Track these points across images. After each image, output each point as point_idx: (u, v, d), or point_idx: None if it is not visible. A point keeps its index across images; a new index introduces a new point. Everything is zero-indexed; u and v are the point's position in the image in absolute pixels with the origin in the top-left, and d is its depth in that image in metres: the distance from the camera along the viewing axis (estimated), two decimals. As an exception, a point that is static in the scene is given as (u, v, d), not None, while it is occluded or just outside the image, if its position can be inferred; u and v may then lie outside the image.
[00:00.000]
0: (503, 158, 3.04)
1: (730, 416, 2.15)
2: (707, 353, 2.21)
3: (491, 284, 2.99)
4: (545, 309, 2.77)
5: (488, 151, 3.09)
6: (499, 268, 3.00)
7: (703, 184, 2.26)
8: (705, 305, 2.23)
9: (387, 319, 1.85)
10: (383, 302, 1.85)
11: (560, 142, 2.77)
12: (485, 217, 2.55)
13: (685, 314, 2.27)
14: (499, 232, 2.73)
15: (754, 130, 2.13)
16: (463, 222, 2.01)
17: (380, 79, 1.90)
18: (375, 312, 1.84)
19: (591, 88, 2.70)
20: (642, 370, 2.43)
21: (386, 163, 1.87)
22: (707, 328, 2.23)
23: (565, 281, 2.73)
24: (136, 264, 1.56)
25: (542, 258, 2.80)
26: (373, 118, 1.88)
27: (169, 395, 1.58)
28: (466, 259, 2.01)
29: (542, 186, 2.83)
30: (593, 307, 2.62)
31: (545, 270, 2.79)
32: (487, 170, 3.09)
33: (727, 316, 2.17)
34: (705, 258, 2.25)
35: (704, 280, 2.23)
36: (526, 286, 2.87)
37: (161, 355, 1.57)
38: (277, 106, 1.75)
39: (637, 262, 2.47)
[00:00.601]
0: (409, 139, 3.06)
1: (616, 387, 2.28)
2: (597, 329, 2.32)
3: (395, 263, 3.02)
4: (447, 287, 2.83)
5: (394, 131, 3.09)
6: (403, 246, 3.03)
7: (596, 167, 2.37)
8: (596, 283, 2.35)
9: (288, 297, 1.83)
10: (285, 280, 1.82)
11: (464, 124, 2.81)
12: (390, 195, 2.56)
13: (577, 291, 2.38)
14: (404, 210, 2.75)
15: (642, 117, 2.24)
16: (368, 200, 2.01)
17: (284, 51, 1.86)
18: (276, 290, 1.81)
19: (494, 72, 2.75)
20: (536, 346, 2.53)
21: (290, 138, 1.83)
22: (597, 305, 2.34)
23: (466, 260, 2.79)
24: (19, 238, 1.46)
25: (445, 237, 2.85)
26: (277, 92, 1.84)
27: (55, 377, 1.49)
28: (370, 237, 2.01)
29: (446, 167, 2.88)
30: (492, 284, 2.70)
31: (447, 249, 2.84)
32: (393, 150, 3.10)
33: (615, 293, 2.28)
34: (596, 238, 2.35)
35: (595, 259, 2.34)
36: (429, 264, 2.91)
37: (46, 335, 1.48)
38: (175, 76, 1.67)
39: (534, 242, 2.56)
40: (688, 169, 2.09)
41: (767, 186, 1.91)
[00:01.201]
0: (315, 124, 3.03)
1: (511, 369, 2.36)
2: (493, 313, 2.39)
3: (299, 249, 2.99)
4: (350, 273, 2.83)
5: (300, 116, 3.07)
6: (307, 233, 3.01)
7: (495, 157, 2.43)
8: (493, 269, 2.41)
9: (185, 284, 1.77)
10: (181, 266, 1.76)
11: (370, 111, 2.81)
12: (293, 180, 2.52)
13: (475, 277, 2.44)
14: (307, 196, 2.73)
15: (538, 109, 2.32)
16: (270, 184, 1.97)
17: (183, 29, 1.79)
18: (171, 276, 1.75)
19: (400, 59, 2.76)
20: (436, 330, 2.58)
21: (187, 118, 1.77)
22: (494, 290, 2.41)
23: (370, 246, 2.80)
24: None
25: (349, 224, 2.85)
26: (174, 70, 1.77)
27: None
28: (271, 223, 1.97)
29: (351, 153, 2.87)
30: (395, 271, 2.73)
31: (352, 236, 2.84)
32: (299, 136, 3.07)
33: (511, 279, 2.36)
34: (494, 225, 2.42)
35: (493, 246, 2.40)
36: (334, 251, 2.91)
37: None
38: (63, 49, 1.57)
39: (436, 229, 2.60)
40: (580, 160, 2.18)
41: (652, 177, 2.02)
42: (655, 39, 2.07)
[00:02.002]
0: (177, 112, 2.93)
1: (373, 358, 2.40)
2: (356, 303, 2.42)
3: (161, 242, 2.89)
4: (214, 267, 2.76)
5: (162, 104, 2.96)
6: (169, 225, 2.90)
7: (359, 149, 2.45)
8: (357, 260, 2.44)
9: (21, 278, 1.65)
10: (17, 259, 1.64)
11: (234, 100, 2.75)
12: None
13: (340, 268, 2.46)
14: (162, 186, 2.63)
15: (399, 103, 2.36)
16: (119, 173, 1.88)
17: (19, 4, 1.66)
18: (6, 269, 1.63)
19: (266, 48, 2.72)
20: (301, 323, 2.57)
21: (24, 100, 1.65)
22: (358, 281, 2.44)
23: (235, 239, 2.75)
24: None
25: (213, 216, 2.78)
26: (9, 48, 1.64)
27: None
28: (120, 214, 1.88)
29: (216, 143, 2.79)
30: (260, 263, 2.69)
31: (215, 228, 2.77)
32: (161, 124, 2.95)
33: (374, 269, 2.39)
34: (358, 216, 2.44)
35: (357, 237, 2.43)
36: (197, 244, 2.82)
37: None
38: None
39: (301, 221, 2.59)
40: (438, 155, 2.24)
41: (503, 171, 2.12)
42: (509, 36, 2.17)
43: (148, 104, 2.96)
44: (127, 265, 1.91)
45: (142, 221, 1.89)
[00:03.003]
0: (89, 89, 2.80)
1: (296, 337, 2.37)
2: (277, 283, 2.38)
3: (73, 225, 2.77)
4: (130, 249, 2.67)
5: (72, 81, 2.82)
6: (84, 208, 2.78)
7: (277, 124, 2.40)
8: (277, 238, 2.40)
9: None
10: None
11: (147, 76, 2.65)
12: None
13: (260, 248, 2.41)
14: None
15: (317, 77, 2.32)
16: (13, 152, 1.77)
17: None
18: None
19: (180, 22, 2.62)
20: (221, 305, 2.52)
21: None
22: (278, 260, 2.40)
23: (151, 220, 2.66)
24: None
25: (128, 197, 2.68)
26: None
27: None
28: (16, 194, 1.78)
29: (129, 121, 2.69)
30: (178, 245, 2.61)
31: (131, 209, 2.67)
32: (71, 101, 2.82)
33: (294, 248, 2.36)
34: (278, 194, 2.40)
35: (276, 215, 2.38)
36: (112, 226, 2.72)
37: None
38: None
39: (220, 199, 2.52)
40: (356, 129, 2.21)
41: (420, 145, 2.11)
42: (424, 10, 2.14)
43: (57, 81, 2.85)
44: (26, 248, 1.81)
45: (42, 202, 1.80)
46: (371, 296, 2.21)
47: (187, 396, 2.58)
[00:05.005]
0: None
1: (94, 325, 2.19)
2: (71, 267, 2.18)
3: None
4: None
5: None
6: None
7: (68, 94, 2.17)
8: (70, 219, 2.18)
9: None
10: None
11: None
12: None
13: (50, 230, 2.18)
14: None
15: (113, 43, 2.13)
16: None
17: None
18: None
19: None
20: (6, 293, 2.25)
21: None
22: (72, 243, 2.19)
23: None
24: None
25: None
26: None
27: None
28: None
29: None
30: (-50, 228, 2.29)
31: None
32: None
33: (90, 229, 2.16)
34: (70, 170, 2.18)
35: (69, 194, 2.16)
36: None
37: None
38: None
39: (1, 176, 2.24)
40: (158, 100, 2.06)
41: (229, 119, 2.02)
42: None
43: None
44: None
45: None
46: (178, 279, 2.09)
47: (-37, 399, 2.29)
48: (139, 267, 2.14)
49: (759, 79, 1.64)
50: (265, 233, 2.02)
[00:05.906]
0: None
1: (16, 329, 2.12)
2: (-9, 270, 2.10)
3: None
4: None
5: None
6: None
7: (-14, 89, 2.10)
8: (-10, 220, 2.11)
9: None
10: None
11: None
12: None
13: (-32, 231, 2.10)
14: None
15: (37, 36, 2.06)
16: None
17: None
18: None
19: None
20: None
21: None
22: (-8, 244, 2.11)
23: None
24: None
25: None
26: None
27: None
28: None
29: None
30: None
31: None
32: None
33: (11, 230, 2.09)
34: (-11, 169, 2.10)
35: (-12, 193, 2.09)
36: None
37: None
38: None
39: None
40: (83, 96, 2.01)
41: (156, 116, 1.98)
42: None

****************

Repeat exactly the lines of the listing from its first line through the line that holds "22: (707, 328, 2.23)". Nothing else should appear.

Track these points across images. After each image, output each point as point_idx: (u, v, d), or point_idx: None if it is not visible. A point keeps its index across images; a new index introduces a new point. Everything is zero-indexed; u and v are the point's position in the image in absolute pixels with the origin in the top-left, and d is its depth in that image in metres: the distance from the camera along the viewing axis (estimated), two decimals. As an exception, a point that is static in the scene is given as (u, v, d), not None, while it is occluded or just outside the image, if its position can be inferred; u and v may then lie outside the image.
[00:00.000]
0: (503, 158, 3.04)
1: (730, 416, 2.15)
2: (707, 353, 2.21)
3: (491, 284, 2.99)
4: (545, 309, 2.77)
5: (488, 151, 3.09)
6: (499, 268, 3.00)
7: (703, 184, 2.26)
8: (705, 305, 2.23)
9: (387, 319, 1.85)
10: (383, 302, 1.85)
11: (560, 142, 2.77)
12: (485, 217, 2.55)
13: (685, 314, 2.27)
14: (499, 232, 2.73)
15: (754, 130, 2.13)
16: (463, 222, 2.01)
17: (380, 79, 1.90)
18: (375, 312, 1.84)
19: (591, 88, 2.70)
20: (642, 370, 2.43)
21: (386, 163, 1.87)
22: (707, 328, 2.23)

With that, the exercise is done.